(Dataset entries)

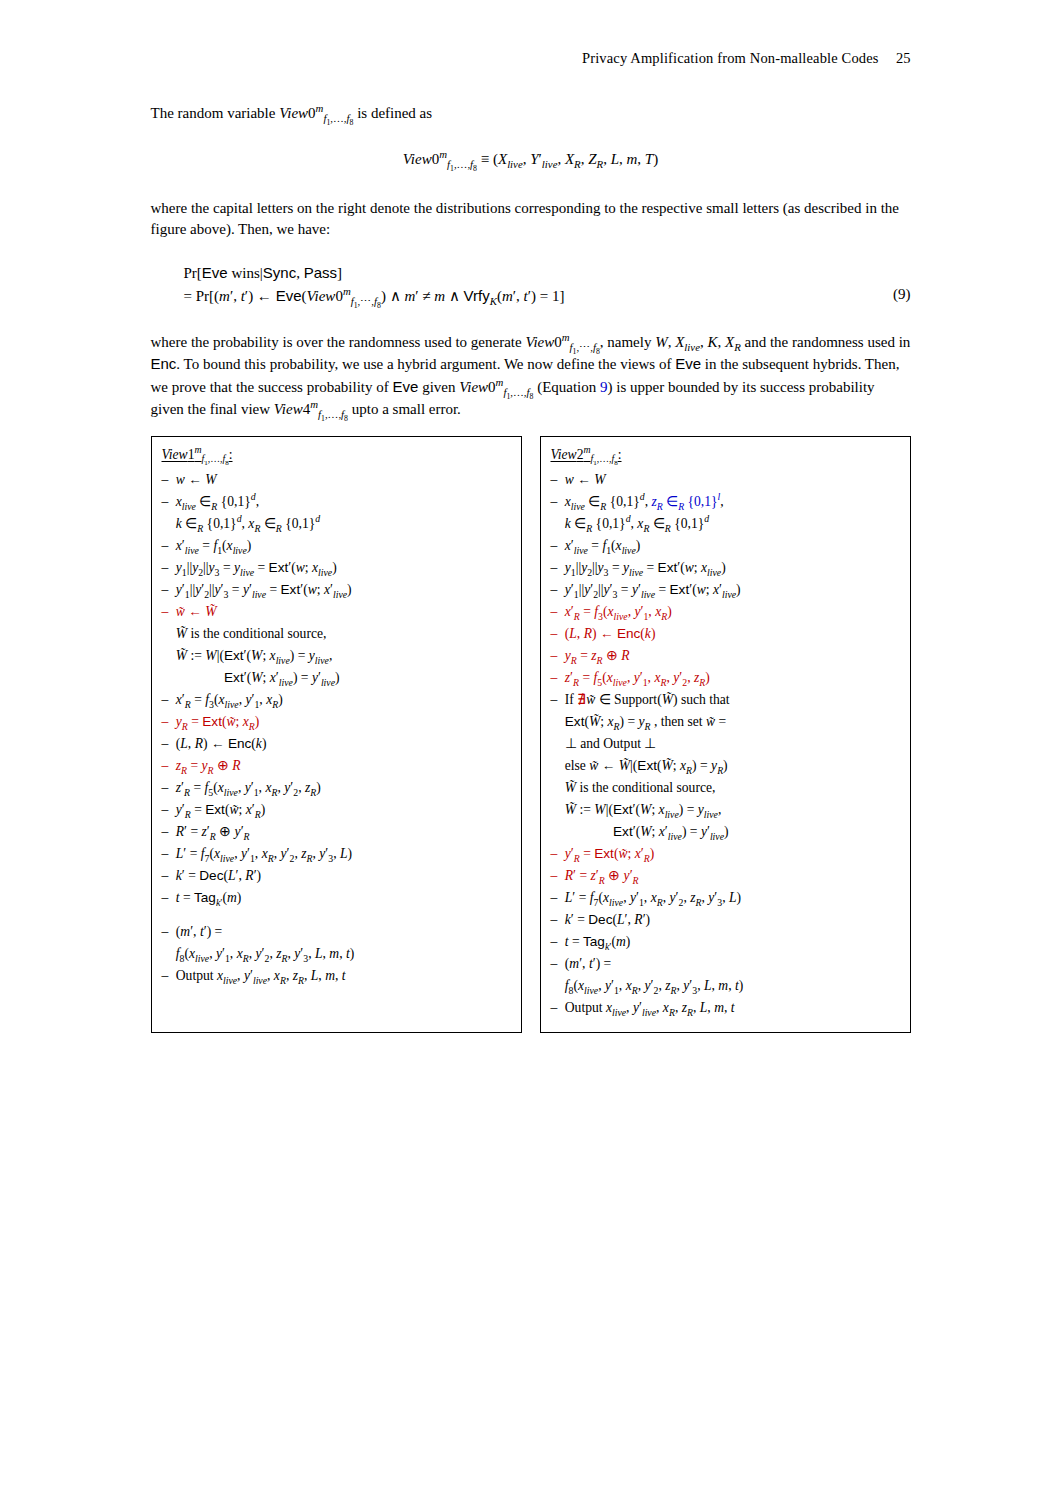Privacy Amplification from Non-malleable Codes 25
The random variable View0mf1,…,f8 is defined as
View0mf1,…,f8 ≡ (Xlive, Y′live, XR, ZR, L, m, T)
where the capital letters on the right denote the distributions corresponding to the respective small letters (as described in the figure above). Then, we have:
Pr[Eve wins|Sync, Pass]
= Pr[(m′, t′) ← Eve(View0mf1,⋯,f8) ∧ m′ ≠ m ∧ VrfyK(m′, t′) = 1]
(9)
where the probability is over the randomness used to generate View0mf1,⋯,f8, namely W, Xlive, K, XR and the randomness used in Enc. To bound this probability, we use a hybrid argument. We now define the views of Eve in the subsequent hybrids. Then, we prove that the success probability of Eve given View0mf1,…,f8 (Equation 9) is upper bounded by its success probability given the final view View4mf1,…,f8 upto a small error.
View1mf1,…,f8:
w ← W
xlive ∈R {0,1}d,
k ∈R {0,1}d, xR ∈R {0,1}d
x′live = f1(xlive)
y1||y2||y3 = ylive = Ext′(w; xlive)
y′1||y′2||y′3 = y′live = Ext′(w; x′live)
w̃ ← W̃
W̃ is the conditional source,
W̃ := W|(Ext′(W; xlive) = ylive,
Ext′(W; x′live) = y′live)
x′R = f3(xlive, y′1, xR)
yR = Ext(w̃; xR)
(L, R) ← Enc(k)
zR = yR ⊕ R
z′R = f5(xlive, y′1, xR, y′2, zR)
y′R = Ext(w̃; x′R)
R′ = z′R ⊕ y′R
L′ = f7(xlive, y′1, xR, y′2, zR, y′3, L)
k′ = Dec(L′, R′)
t = Tagk′(m)
(m′, t′) =
f8(xlive, y′1, xR, y′2, zR, y′3, L, m, t)
Output xlive, y′live, xR, zR, L, m, t
View2mf1,…,f8:
w ← W
xlive ∈R {0,1}d, zR ∈R {0,1}l,
k ∈R {0,1}d, xR ∈R {0,1}d
x′live = f1(xlive)
y1||y2||y3 = ylive = Ext′(w; xlive)
y′1||y′2||y′3 = y′live = Ext′(w; x′live)
x′R = f3(xlive, y′1, xR)
(L, R) ← Enc(k)
yR = zR ⊕ R
z′R = f5(xlive, y′1, xR, y′2, zR)
If ∄w̃ ∈ Support(W̃) such that
Ext(W̃; xR) = yR , then set w̃ =
⊥ and Output ⊥
else w̃ ← W̃|(Ext(W̃; xR) = yR)
W̃ is the conditional source,
W̃ := W|(Ext′(W; xlive) = ylive,
Ext′(W; x′live) = y′live)
y′R = Ext(w̃; x′R)
R′ = z′R ⊕ y′R
L′ = f7(xlive, y′1, xR, y′2, zR, y′3, L)
k′ = Dec(L′, R′)
t = Tagk′(m)
(m′, t′) =
f8(xlive, y′1, xR, y′2, zR, y′3, L, m, t)
Output xlive, y′live, xR, zR, L, m, t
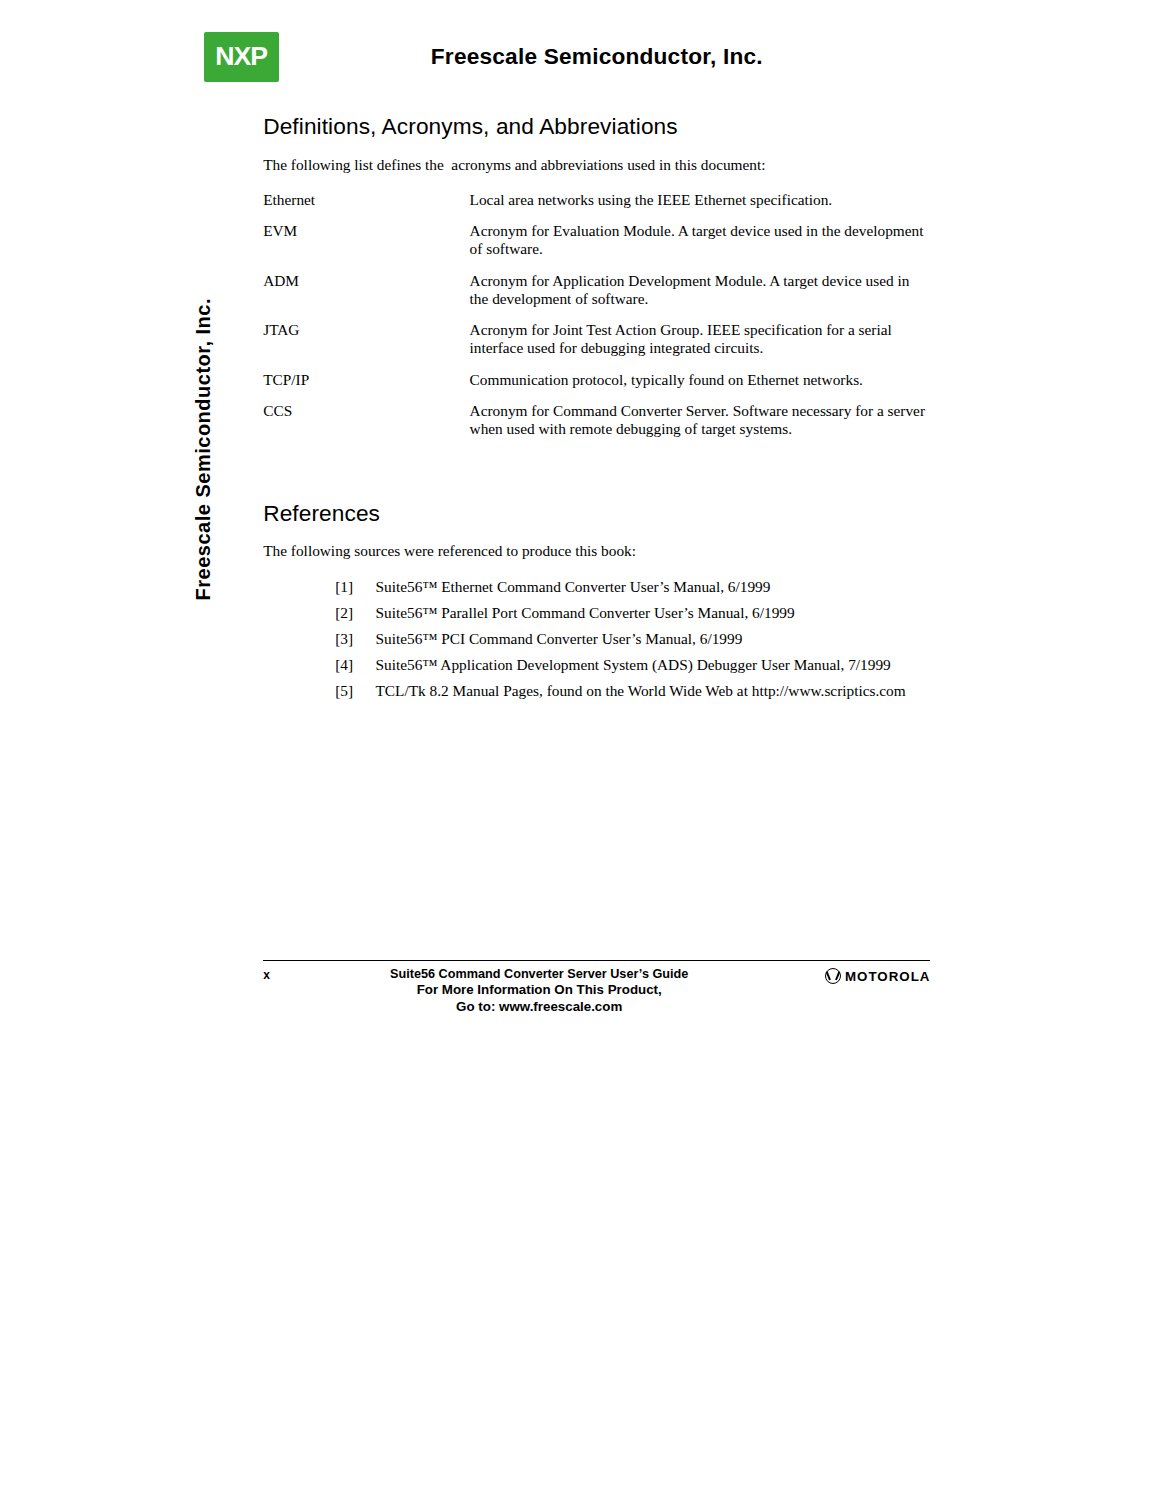NXP
Freescale Semiconductor, Inc.
Freescale Semiconductor, Inc.
Definitions, Acronyms, and Abbreviations
The following list defines the acronyms and abbreviations used in this document:
| Ethernet | Local area networks using the IEEE Ethernet specification. |
| EVM | Acronym for Evaluation Module. A target device used in the development of software. |
| ADM | Acronym for Application Development Module. A target device used in the development of software. |
| JTAG | Acronym for Joint Test Action Group. IEEE specification for a serial interface used for debugging integrated circuits. |
| TCP/IP | Communication protocol, typically found on Ethernet networks. |
| CCS | Acronym for Command Converter Server. Software necessary for a server when used with remote debugging of target systems. |
References
The following sources were referenced to produce this book:
[1] Suite56™ Ethernet Command Converter User’s Manual, 6/1999
[2] Suite56™ Parallel Port Command Converter User’s Manual, 6/1999
[3] Suite56™ PCI Command Converter User’s Manual, 6/1999
[4] Suite56™ Application Development System (ADS) Debugger User Manual, 7/1999
[5] TCL/Tk 8.2 Manual Pages, found on the World Wide Web at http://www.scriptics.com
x
Suite56 Command Converter Server User’s Guide
For More Information On This Product,
Go to: www.freescale.com
MOTOROLA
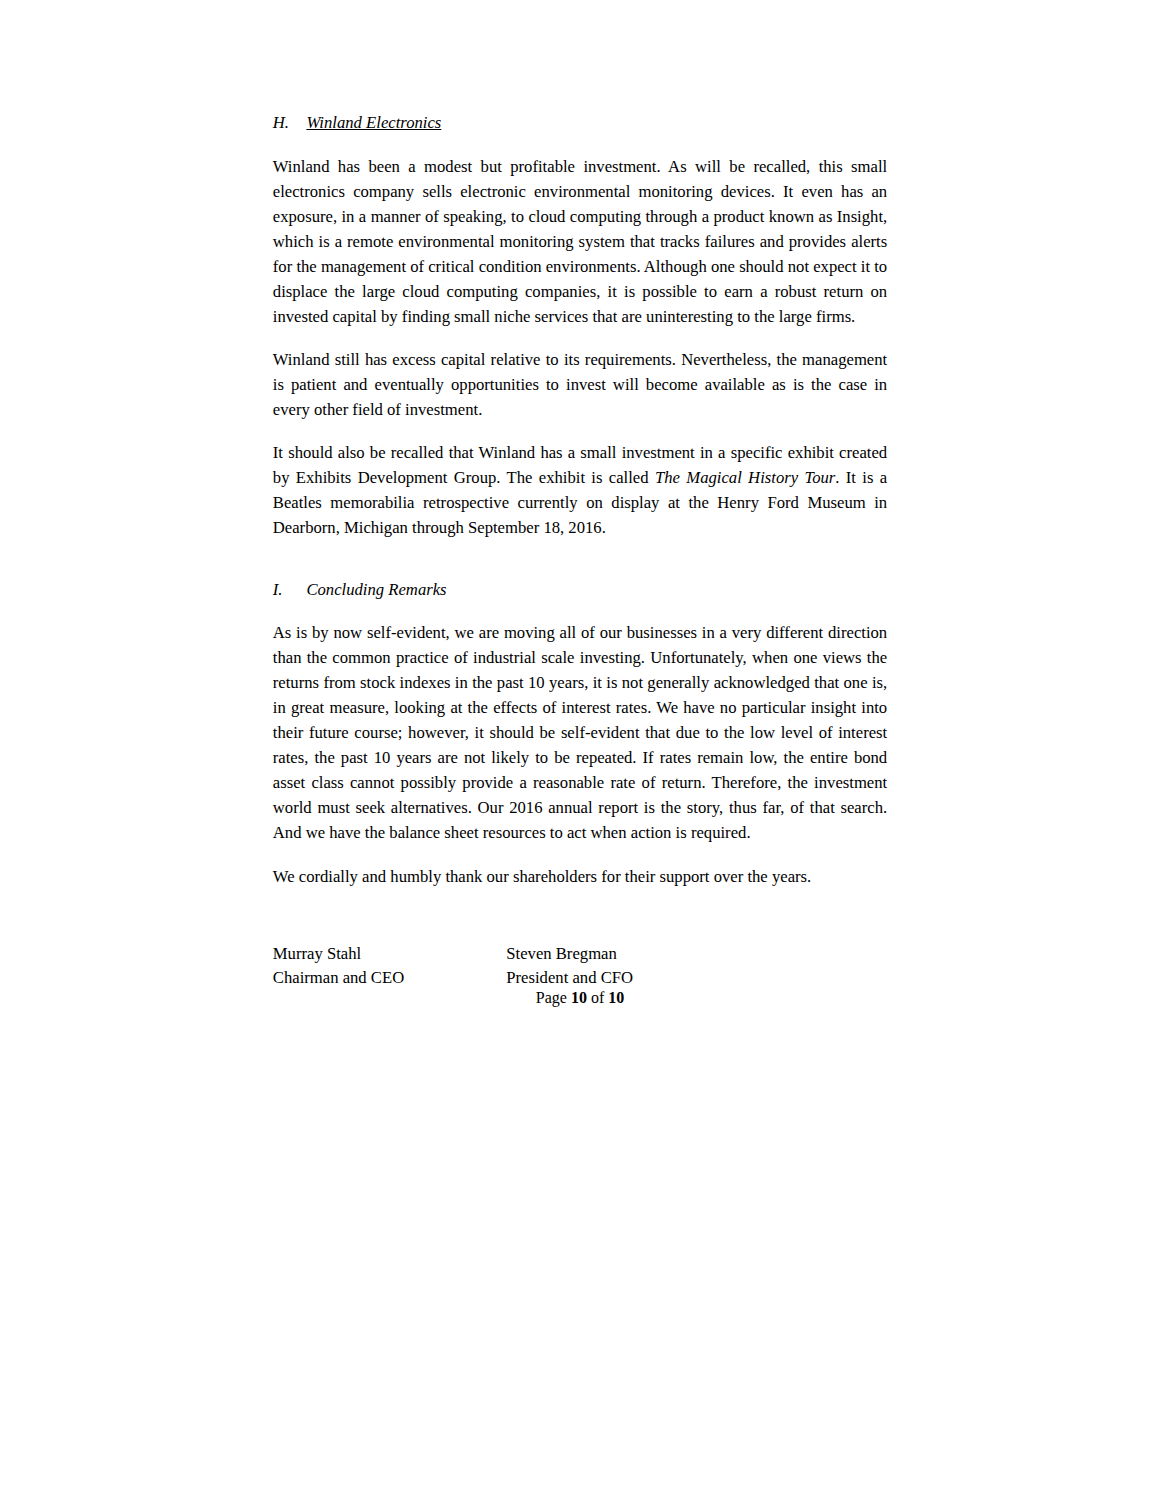H. Winland Electronics
Winland has been a modest but profitable investment. As will be recalled, this small electronics company sells electronic environmental monitoring devices. It even has an exposure, in a manner of speaking, to cloud computing through a product known as Insight, which is a remote environmental monitoring system that tracks failures and provides alerts for the management of critical condition environments. Although one should not expect it to displace the large cloud computing companies, it is possible to earn a robust return on invested capital by finding small niche services that are uninteresting to the large firms.
Winland still has excess capital relative to its requirements. Nevertheless, the management is patient and eventually opportunities to invest will become available as is the case in every other field of investment.
It should also be recalled that Winland has a small investment in a specific exhibit created by Exhibits Development Group. The exhibit is called The Magical History Tour. It is a Beatles memorabilia retrospective currently on display at the Henry Ford Museum in Dearborn, Michigan through September 18, 2016.
I. Concluding Remarks
As is by now self-evident, we are moving all of our businesses in a very different direction than the common practice of industrial scale investing. Unfortunately, when one views the returns from stock indexes in the past 10 years, it is not generally acknowledged that one is, in great measure, looking at the effects of interest rates. We have no particular insight into their future course; however, it should be self-evident that due to the low level of interest rates, the past 10 years are not likely to be repeated. If rates remain low, the entire bond asset class cannot possibly provide a reasonable rate of return. Therefore, the investment world must seek alternatives. Our 2016 annual report is the story, thus far, of that search. And we have the balance sheet resources to act when action is required.
We cordially and humbly thank our shareholders for their support over the years.
| Murray Stahl Chairman and CEO | Steven Bregman President and CFO |
Page 10 of 10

__Exercise__
Please retype the data exactly as it appears, but without any of its pictures.

__Output below__
Privacy Amplification from Non-malleable Codes 25
The random variable View0mf1,…,f8 is defined as
View0mf1,…,f8 ≡ (Xlive, Y′live, XR, ZR, L, m, T)
where the capital letters on the right denote the distributions corresponding to the respective small letters (as described in the figure above). Then, we have:
Pr[Eve wins|Sync, Pass]
= Pr[(m′, t′) ← Eve(View0mf1,⋯,f8) ∧ m′ ≠ m ∧ VrfyK(m′, t′) = 1]
(9)
where the probability is over the randomness used to generate View0mf1,⋯,f8, namely W, Xlive, K, XR and the randomness used in Enc. To bound this probability, we use a hybrid argument. We now define the views of Eve in the subsequent hybrids. Then, we prove that the success probability of Eve given View0mf1,…,f8 (Equation 9) is upper bounded by its success probability given the final view View4mf1,…,f8 upto a small error.
View1mf1,…,f8:
w ← W
xlive ∈R {0,1}d,
k ∈R {0,1}d, xR ∈R {0,1}d
x′live = f1(xlive)
y1||y2||y3 = ylive = Ext′(w; xlive)
y′1||y′2||y′3 = y′live = Ext′(w; x′live)
w̃ ← W̃
W̃ is the conditional source,
W̃ := W|(Ext′(W; xlive) = ylive,
Ext′(W; x′live) = y′live)
x′R = f3(xlive, y′1, xR)
yR = Ext(w̃; xR)
(L, R) ← Enc(k)
zR = yR ⊕ R
z′R = f5(xlive, y′1, xR, y′2, zR)
y′R = Ext(w̃; x′R)
R′ = z′R ⊕ y′R
L′ = f7(xlive, y′1, xR, y′2, zR, y′3, L)
k′ = Dec(L′, R′)
t = Tagk′(m)
(m′, t′) =
f8(xlive, y′1, xR, y′2, zR, y′3, L, m, t)
Output xlive, y′live, xR, zR, L, m, t
View2mf1,…,f8:
w ← W
xlive ∈R {0,1}d, zR ∈R {0,1}l,
k ∈R {0,1}d, xR ∈R {0,1}d
x′live = f1(xlive)
y1||y2||y3 = ylive = Ext′(w; xlive)
y′1||y′2||y′3 = y′live = Ext′(w; x′live)
x′R = f3(xlive, y′1, xR)
(L, R) ← Enc(k)
yR = zR ⊕ R
z′R = f5(xlive, y′1, xR, y′2, zR)
If ∄w̃ ∈ Support(W̃) such that
Ext(W̃; xR) = yR , then set w̃ =
⊥ and Output ⊥
else w̃ ← W̃|(Ext(W̃; xR) = yR)
W̃ is the conditional source,
W̃ := W|(Ext′(W; xlive) = ylive,
Ext′(W; x′live) = y′live)
y′R = Ext(w̃; x′R)
R′ = z′R ⊕ y′R
L′ = f7(xlive, y′1, xR, y′2, zR, y′3, L)
k′ = Dec(L′, R′)
t = Tagk′(m)
(m′, t′) =
f8(xlive, y′1, xR, y′2, zR, y′3, L, m, t)
Output xlive, y′live, xR, zR, L, m, t
NXP
Freescale Semiconductor, Inc.
Freescale Semiconductor, Inc.
Definitions, Acronyms, and Abbreviations
The following list defines the acronyms and abbreviations used in this document:
| Ethernet | Local area networks using the IEEE Ethernet specification. |
| EVM | Acronym for Evaluation Module. A target device used in the development of software. |
| ADM | Acronym for Application Development Module. A target device used in the development of software. |
| JTAG | Acronym for Joint Test Action Group. IEEE specification for a serial interface used for debugging integrated circuits. |
| TCP/IP | Communication protocol, typically found on Ethernet networks. |
| CCS | Acronym for Command Converter Server. Software necessary for a server when used with remote debugging of target systems. |
References
The following sources were referenced to produce this book:
[1] Suite56™ Ethernet Command Converter User’s Manual, 6/1999
[2] Suite56™ Parallel Port Command Converter User’s Manual, 6/1999
[3] Suite56™ PCI Command Converter User’s Manual, 6/1999
[4] Suite56™ Application Development System (ADS) Debugger User Manual, 7/1999
[5] TCL/Tk 8.2 Manual Pages, found on the World Wide Web at http://www.scriptics.com
x
Suite56 Command Converter Server User’s Guide
For More Information On This Product,
Go to: www.freescale.com
MOTOROLA
H. Winland Electronics
Winland has been a modest but profitable investment. As will be recalled, this small electronics company sells electronic environmental monitoring devices. It even has an exposure, in a manner of speaking, to cloud computing through a product known as Insight, which is a remote environmental monitoring system that tracks failures and provides alerts for the management of critical condition environments. Although one should not expect it to displace the large cloud computing companies, it is possible to earn a robust return on invested capital by finding small niche services that are uninteresting to the large firms.
Winland still has excess capital relative to its requirements. Nevertheless, the management is patient and eventually opportunities to invest will become available as is the case in every other field of investment.
It should also be recalled that Winland has a small investment in a specific exhibit created by Exhibits Development Group. The exhibit is called The Magical History Tour. It is a Beatles memorabilia retrospective currently on display at the Henry Ford Museum in Dearborn, Michigan through September 18, 2016.
I. Concluding Remarks
As is by now self-evident, we are moving all of our businesses in a very different direction than the common practice of industrial scale investing. Unfortunately, when one views the returns from stock indexes in the past 10 years, it is not generally acknowledged that one is, in great measure, looking at the effects of interest rates. We have no particular insight into their future course; however, it should be self-evident that due to the low level of interest rates, the past 10 years are not likely to be repeated. If rates remain low, the entire bond asset class cannot possibly provide a reasonable rate of return. Therefore, the investment world must seek alternatives. Our 2016 annual report is the story, thus far, of that search. And we have the balance sheet resources to act when action is required.
We cordially and humbly thank our shareholders for their support over the years.
| Murray Stahl Chairman and CEO | Steven Bregman President and CFO |
Page 10 of 10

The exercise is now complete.